Core Concepts
The growth factors of orthogonal matrices under Gaussian elimination with partial and complete pivoting can exhibit exponential growth, with the partial pivoting strategy potentially leading to much larger growth factors compared to complete pivoting.
Abstract
The content explores the growth factors of orthogonal matrices under Gaussian elimination (GE) with partial pivoting (GEPP) and complete pivoting (GECP). It provides the following key insights:
The author establishes an explicit construction of an orthogonal matrix, denoted as Qn, that attains exponential GEPP growth, with a growth factor of 2^(n-1)√3(1+o(1)). This improves upon previous bounds on the maximum GEPP growth for orthogonal matrices.

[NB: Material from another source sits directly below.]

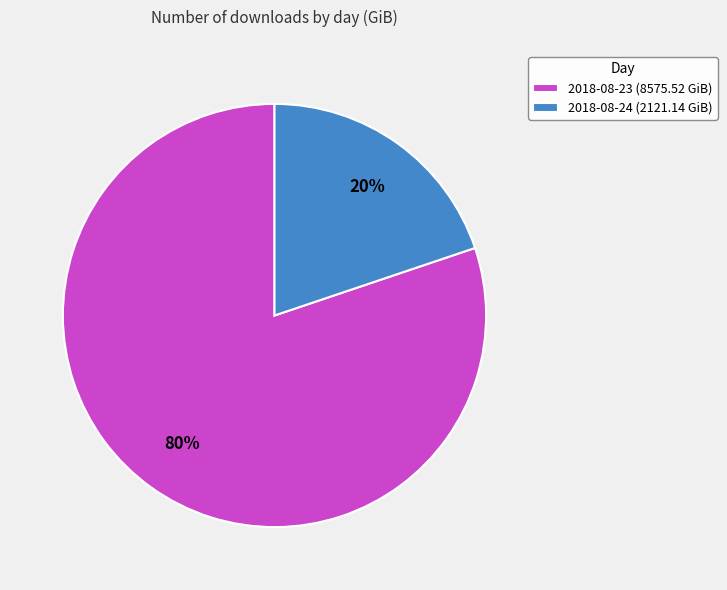

True or false: 2018-08-23 accounts for 88% of the total.

False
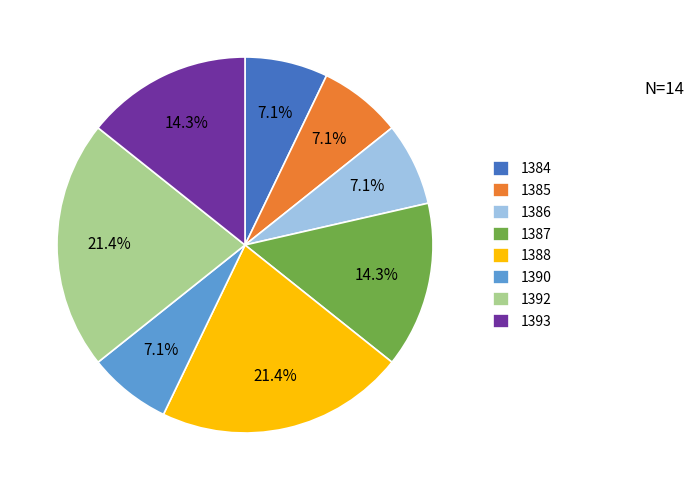

Is it true that 1393 is 5% of the pie?

False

The author shows that every orthogonal matrix with maximal GEPP growth is sign-equivalent to the Qn matrix, and that the set of such orthogonal matrices has a finite size of 2^(2n-1).
The author explores the relationship between the GEPP and GECP growth factors on the same linear systems, establishing lower bounds on the maximum difference between the two. This difference can be exponentially large, with the GEPP growth potentially much larger than the GECP growth.
The author studies the local behavior of GEPP and GECP growth factors around matrices that exhibit large differences in growth between the two pivoting strategies. The growth remains stable under the pivoting strategy that has minimal initial growth, while the larger growth model has local behavior that progressively concentrates near the smaller initial growth.
Overall, the content provides new insights into the complex behavior of Gaussian elimination with different pivoting strategies, especially for structured orthogonal matrices that can exhibit extreme growth factor differences between the partial and complete pivoting approaches.